Mark started yapping in the corner and wouldn't shut up about how perfectly Mrs. Davis always burnt the garlic bread edges. He threatened to lick the whole loaf so no one else could have any.

It was official; band practice had careened off the rails and was headed straight into a cement wall.

I needed another fucking drink.

I set my guitar down and went back upstairs to go to bed. I grabbed the half-empty whiskey bottle and took it upstairs with me. When I got to there, I stripped down to my boxers and guzzled down the rest of the bottle.

After climbing into bed, I spent hours tossing and turning while thinking about seeing Riley again tomorrow night. It didn't get any better once the sun started peeking up over the horizon and the alcohol wore off.
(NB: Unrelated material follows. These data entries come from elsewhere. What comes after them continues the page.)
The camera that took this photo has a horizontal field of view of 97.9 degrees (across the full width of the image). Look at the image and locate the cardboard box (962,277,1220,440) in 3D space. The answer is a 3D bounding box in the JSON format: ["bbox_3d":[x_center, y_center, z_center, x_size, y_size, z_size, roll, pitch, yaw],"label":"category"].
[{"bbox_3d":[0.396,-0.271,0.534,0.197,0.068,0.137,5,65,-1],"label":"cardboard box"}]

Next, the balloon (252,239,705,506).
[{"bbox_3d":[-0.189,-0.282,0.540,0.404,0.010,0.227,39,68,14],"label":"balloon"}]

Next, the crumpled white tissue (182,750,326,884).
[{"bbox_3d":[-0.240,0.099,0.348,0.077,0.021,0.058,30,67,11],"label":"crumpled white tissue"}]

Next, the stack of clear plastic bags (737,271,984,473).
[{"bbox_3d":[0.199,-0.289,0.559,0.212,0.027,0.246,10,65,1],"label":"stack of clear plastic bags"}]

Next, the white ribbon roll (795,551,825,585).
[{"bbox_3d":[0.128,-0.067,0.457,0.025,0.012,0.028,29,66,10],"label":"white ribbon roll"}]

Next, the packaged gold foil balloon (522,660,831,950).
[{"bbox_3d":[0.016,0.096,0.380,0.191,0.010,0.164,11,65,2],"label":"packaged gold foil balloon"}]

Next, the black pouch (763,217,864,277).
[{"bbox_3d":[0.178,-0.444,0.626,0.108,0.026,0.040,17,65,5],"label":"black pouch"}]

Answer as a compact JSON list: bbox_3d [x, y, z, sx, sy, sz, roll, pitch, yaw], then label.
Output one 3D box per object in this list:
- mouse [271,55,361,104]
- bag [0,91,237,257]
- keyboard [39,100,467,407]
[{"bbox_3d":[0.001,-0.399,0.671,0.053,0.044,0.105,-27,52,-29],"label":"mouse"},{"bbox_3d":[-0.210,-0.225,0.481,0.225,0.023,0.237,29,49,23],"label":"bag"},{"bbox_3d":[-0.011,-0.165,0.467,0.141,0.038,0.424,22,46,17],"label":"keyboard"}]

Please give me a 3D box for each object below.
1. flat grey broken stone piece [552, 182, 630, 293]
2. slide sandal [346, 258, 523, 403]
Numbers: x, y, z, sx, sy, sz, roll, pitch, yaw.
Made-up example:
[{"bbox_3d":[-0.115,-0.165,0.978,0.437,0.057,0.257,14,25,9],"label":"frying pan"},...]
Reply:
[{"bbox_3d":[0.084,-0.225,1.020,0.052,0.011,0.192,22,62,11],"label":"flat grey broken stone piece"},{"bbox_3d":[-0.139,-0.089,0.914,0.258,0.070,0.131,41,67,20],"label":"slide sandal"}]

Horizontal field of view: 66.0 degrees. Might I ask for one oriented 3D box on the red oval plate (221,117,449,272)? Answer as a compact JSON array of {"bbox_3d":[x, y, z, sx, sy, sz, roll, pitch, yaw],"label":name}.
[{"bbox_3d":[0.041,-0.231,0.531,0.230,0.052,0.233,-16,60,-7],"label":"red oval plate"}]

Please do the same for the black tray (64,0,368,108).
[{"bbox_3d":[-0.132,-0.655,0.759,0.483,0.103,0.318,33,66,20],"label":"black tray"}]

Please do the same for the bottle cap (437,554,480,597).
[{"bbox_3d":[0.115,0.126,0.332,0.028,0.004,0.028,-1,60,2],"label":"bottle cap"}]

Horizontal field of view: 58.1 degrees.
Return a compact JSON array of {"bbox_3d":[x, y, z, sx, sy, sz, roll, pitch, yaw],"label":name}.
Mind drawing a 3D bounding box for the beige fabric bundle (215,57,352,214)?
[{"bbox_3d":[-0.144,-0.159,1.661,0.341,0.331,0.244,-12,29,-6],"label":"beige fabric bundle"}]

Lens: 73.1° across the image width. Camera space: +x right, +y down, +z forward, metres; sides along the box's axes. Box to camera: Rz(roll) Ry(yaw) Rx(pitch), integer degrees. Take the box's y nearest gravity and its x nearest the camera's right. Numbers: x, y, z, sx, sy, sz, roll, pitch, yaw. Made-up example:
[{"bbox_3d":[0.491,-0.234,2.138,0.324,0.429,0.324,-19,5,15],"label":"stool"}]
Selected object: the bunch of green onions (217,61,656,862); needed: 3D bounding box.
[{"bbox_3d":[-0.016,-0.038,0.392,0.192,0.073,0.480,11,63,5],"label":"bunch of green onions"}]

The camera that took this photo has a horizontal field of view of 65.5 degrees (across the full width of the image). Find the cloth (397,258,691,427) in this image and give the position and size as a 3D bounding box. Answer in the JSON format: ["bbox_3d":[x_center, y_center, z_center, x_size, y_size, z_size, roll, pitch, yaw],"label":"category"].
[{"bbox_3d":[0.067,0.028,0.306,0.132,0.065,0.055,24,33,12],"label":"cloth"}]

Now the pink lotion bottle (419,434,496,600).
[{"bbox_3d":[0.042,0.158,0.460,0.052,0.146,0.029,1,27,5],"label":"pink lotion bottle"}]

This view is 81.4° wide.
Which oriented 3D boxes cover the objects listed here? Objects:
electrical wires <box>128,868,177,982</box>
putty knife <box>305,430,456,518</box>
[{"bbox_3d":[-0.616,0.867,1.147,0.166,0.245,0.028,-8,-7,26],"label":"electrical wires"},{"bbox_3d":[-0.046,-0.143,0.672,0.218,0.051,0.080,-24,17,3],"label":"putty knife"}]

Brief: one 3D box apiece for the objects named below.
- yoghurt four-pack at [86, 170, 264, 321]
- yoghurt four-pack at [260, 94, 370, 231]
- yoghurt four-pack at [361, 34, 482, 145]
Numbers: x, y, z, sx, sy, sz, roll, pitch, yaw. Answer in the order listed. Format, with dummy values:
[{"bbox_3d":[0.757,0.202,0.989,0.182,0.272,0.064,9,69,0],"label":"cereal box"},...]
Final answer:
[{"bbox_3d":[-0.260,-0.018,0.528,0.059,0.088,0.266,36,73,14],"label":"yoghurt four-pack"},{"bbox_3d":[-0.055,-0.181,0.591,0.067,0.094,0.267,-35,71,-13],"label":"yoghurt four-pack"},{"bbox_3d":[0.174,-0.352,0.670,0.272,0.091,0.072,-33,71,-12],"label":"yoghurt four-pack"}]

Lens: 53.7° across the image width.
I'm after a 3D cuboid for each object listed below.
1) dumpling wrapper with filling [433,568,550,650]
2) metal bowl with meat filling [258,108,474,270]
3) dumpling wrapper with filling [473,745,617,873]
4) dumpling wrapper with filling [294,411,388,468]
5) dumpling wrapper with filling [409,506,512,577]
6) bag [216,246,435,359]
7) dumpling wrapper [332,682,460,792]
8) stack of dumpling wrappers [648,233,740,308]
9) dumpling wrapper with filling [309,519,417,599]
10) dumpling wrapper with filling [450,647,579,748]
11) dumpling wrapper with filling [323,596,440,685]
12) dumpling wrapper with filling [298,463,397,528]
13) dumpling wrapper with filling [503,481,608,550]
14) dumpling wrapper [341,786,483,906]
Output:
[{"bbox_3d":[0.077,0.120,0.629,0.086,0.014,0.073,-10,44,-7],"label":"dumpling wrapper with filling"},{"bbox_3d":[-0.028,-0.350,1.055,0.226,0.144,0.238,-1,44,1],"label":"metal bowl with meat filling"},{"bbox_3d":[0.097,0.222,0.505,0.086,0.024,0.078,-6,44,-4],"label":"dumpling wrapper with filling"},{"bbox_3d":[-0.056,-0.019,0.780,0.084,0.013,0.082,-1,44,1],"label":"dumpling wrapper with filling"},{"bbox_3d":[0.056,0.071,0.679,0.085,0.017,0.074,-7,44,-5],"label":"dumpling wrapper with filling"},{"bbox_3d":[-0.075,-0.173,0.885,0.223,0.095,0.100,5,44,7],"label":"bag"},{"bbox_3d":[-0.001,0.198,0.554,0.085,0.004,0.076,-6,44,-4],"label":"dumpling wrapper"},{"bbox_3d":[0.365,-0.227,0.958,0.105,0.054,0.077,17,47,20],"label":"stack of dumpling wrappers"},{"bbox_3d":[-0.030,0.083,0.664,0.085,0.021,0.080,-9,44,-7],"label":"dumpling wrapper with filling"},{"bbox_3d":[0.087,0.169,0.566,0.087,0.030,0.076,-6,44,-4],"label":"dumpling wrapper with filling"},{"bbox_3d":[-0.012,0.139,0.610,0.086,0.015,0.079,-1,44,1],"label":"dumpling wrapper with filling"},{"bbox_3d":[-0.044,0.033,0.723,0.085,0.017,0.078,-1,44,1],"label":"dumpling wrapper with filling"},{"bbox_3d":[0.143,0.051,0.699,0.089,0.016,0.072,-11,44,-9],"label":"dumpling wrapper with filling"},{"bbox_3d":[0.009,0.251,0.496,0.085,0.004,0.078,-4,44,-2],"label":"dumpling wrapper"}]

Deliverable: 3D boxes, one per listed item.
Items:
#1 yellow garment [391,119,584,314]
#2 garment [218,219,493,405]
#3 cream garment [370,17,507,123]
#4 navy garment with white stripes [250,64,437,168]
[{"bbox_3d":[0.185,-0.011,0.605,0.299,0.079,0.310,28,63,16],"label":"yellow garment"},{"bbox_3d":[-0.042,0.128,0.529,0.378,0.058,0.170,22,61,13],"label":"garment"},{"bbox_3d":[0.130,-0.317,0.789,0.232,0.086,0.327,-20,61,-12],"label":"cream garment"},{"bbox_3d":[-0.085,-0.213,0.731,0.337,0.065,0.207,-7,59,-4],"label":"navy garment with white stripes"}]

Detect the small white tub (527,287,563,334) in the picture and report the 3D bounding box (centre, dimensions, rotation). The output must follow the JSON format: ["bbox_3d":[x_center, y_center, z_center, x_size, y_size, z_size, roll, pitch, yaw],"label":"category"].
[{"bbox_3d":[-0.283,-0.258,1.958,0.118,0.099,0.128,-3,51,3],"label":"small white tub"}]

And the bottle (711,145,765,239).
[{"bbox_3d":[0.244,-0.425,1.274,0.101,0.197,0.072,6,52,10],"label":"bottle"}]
I was so drained from my lack of sleep that I was a walking zombie on my feet. 

Work didn't help distract me either; we didn't even have one customer walk through the door. I said less than ten words to anyone since the end of band practice last night.

By the time Aiden, Mark, and I pulled up to the Davis' house Wednesday evening, I was a complete unstable disaster. 

I had gone back and forth all day, mulling over how I was going to handle the whole Riley ordeal. I covered every option from pretending she didn't exist to kidnapping her. 

I was going fucking insane.

Mark and I followed Aiden up to the house. He reached up to knock on the door. As soon as he touched the wood, the door handle began turning.

My pulse quickened, ready to see the girl I had been chasing around in my head for days. I was so anxious that I almost knocked Aiden down to the ground so I could get to her first.

The door opened wide and on the other side stood a girl in a thin, skin-tight top and miniature black skirt that barely reached her legs. 

"Hey, boys. Hope you're ready for some fun." The girl smiled as she looked directly at me.